We need first of all to understand what salt meant back when Jesus said we should be like salt.

Salt in the ancient world was most certainly considered to be a very good thing. It was used for all kinds of things – not least as a flavouring for food. It was also used to preserve meat, for money, to aid healing, as an offering to God, and in customs performed for newborn babies (Ezekiel tells us that newborn babies were rubbed in salt – Ezek. 16:4). Sounds a little crazy to me but I guess it was probably something to do with it’s antiseptic qualities. Salt was a pretty important commodity. In fact in a society where food was not always plentiful and labour tended to be hot and hard salt was an essential of every day life.

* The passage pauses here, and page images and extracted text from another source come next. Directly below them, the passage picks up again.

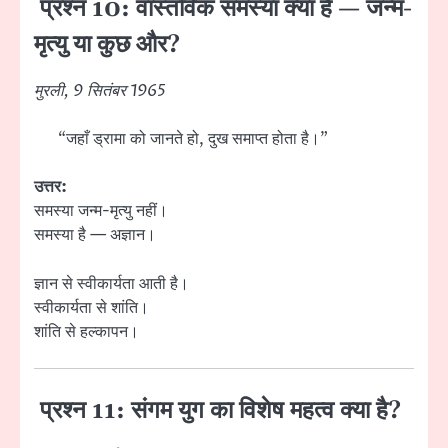
प्रश्न 10: वास्तविक समस्या क्या है — जन्म-
मृत्यु या कुछ और?
मुरली, 9 सितंबर 1965
“जहाँ ड्रामा को जानते हो, दुख समाप्त होता है।”
उत्तर:
समस्या जन्म-मृत्यु नहीं।
समस्या है — अज्ञान।
ज्ञान से स्वीकार्यता आती है।
स्वीकार्यता से शांति।
शांति से हल्कापन।
प्रश्न 11: संगम युग का विशेष महत्व क्या है?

Let me just make a small point here about how we use the bible. It seems to me that it is pretty obvious that when Jesus says we should be like salt he wasn’t saying we should turn ourselves into little heaps of white powder. It hardly needs saying that Jesus is using a metaphor here and he didn’t intend us to believe that we are quite literally salt and should pop ourselves into the cooking pot. This may seem obvious but it is an important point to remember. Christians sometimes gets confused by biblical metaphors and those antagonistic to Christians will sometimes quote things from the bible that are obviously metaphors but they try to make us sound weird for having such metaphors in the bible.

Anyway back to my point.

Salt is important because it improves things. This is pretty much what Jesus was saying. Christians should improve things, make the world seem a better place. Sadly this isn’t always true of Christians but it should be. So we Christians need to be asking ourselves: are we making the world a better place or a worse place.

Jesus had an answer for those who made the world a worse place – he described them as those who have lost their taste. They are no use and will be thrown out and trampled on. Again this is a metaphor.  He doesn’t mean that anyone who loses their saltiness should be thrown out in the street and used as a pavement (side walk, etc). He simply means that if we lose our saltiness we will find ourselves outside of God’s kingdom.

So are you going to be someone who makes the world a better place, or someone who makes it worse?